Unmukt scored 321 runs at an average of 35.66 with a strike rate reaching 140 for Delhi, where was the highest run-scorer. He scored back-to-back centuries, first against Kerala where he scored 105 off 67 balls, and then against Gujarat, scoring 125 off just 63 deliveries. Delhi was upset by Odisha in the semi-finals, where he failed to score.

=== Minor League Cricket ===
Unmukt made his MiLC debut on 14 August 2021, where he was bowled for naught off 3 deliveries. Unmukt topped the runs scorers list for 2021 in the competition with 612 runs from 16 innings as he led his team, the Silicon Valley Strikers, to the championship title. He transferred over to the Atlanta Lightning for the 2023 season.

===Big Bash League===
Unmukt made his BBL debut for the Melbourne Renegades on 18 January 2022, becoming the first Indian male to play in the Big Bash (although he was officially a United States international).

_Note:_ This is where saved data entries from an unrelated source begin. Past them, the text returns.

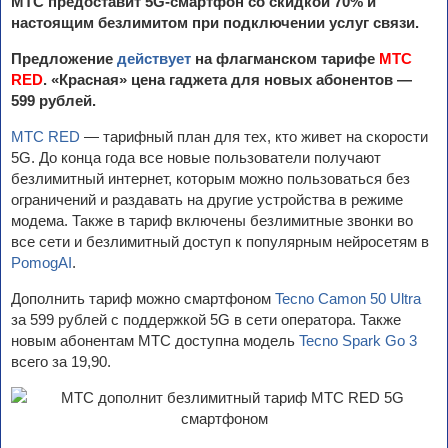
МТС предоставит 5
G
-смартфон со скидкой 70% и
настоящим безлимитом при подключении услуг связи.
Предложение
действует
на флагманском тарифе
МТС
RED
. «Красная» цена гаджета для новых абонентов —
599 рублей.
МТС RED
— тарифный план для тех, кто живет на скорости
5G. До конца года все новые пользователи получают
безлимитный интернет, которым можно пользоваться без
ограничений и раздавать на другие устройства в режиме
модема. Также в тариф включены безлимитные звонки во
все сети и безлимитный доступ к популярным нейросетям в
PomogAI
.
Дополнить тариф можно смартфоном
Tecno Camon 50 Ultra
за 599 рублей с поддержкой 5G в сети оператора. Также
новым абонентам МТС доступна модель
Tecno Spark Go 3
всего за 19,90.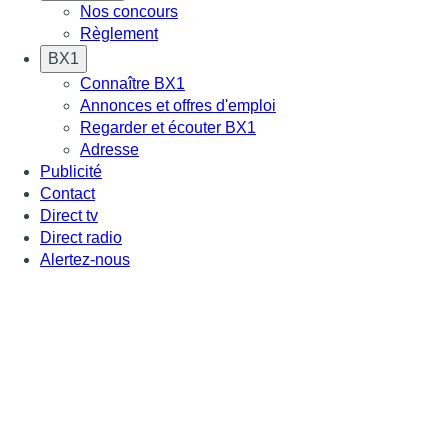
Nos concours
Règlement
BX1
Connaître BX1
Annonces et offres d'emploi
Regarder et écouter BX1
Adresse
Publicité
Contact
Direct tv
Direct radio
Alertez-nous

=== Major League Cricket ===
Unmukt was signed by the Los Angeles Knight Riders in the player draft, ahead of the inaugural Major League Cricket season.

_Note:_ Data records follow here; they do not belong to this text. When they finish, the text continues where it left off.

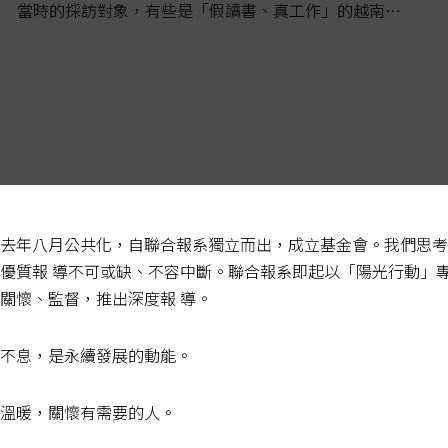
當時的採訪對象，有些是「假讀書、真工作」的越南或
印尼移工，也有離開受雇家庭、工廠，輾轉進入農
業、...
去年八月公共化，自聯合報系獨立而出，成立基金會。我們思考
優質報 導不可或缺、不容中斷。聯合報系即起以「陽光行動」
關懷、監督，推出深度報 導。
不息，是永續發展的動能。
溫暖，關懷有需要的人。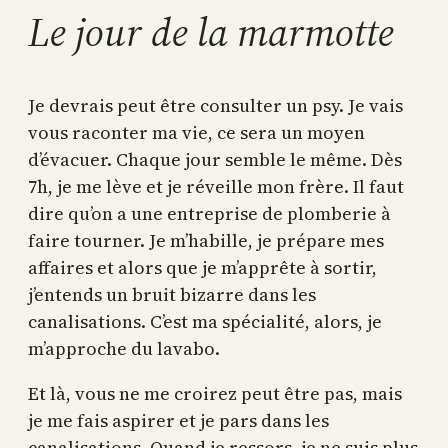
Le jour de la marmotte
Je devrais peut être consulter un psy. Je vais
vous raconter ma vie, ce sera un moyen
d’évacuer. Chaque jour semble le même. Dès
7h, je me lève et je réveille mon frère. Il faut
dire qu’on a une entreprise de plomberie à
faire tourner. Je m’habille, je prépare mes
affaires et alors que je m’apprête à sortir,
j’entends un bruit bizarre dans les
canalisations. C’est ma spécialité, alors, je
m’approche du lavabo.
Et là, vous ne me croirez peut être pas, mais
je me fais aspirer et je pars dans les
canalisations. Quand je ressors, je ne suis plus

=== Bangladesh Premier League ===
In November 2022, Ummukt was selected to play for the Chattogram Challengers, following the players' draft for the 2022–23 Bangladesh Premier League. He became the first Indian to feature in the Bangladesh Premier League (although he was officially a United States international).

== Commentary ==
Unmukt started commentating during the 2020 U-19 Cricket World Cup finals. He has also commentated for Star Sports, covering the Caribbean Premier League. He also joined the Big Bash League as a Hindi commentator. He was one of the commentators in the 2022 Under-19 Men's Cricket World Cup.

==Honors and awards==
- 2012 Under-19 Cricket World Cup winning captain
- 2012 Under-19 Cricket World Cup Final Man of the Match
- Castrol Junior Cricketer of the Year for 2011–12
- CEAT Indian youngster of the year 2012
- 2015 IPL title with Mumbai Indians
- 2021 Minor Cricket League USA winning captain, also scoring the most runs in the competition

== Books ==
Chand has penned his memories of the U19 WC into a book, The Sky is the Limit (2013). The book chronicles Unmukt's rise as a cricketer, from his childhood days to the World Cup victory and how he came to represent his country, lead his team to victory - complete with a captain's match-winning knock - and bring home the coveted trophy. The victory was India U-19 team's first World Cup win outside Asia. Rahul Dravid, V.V.S. Laxman and Sanjay Manjrekar wrote forewords for the book.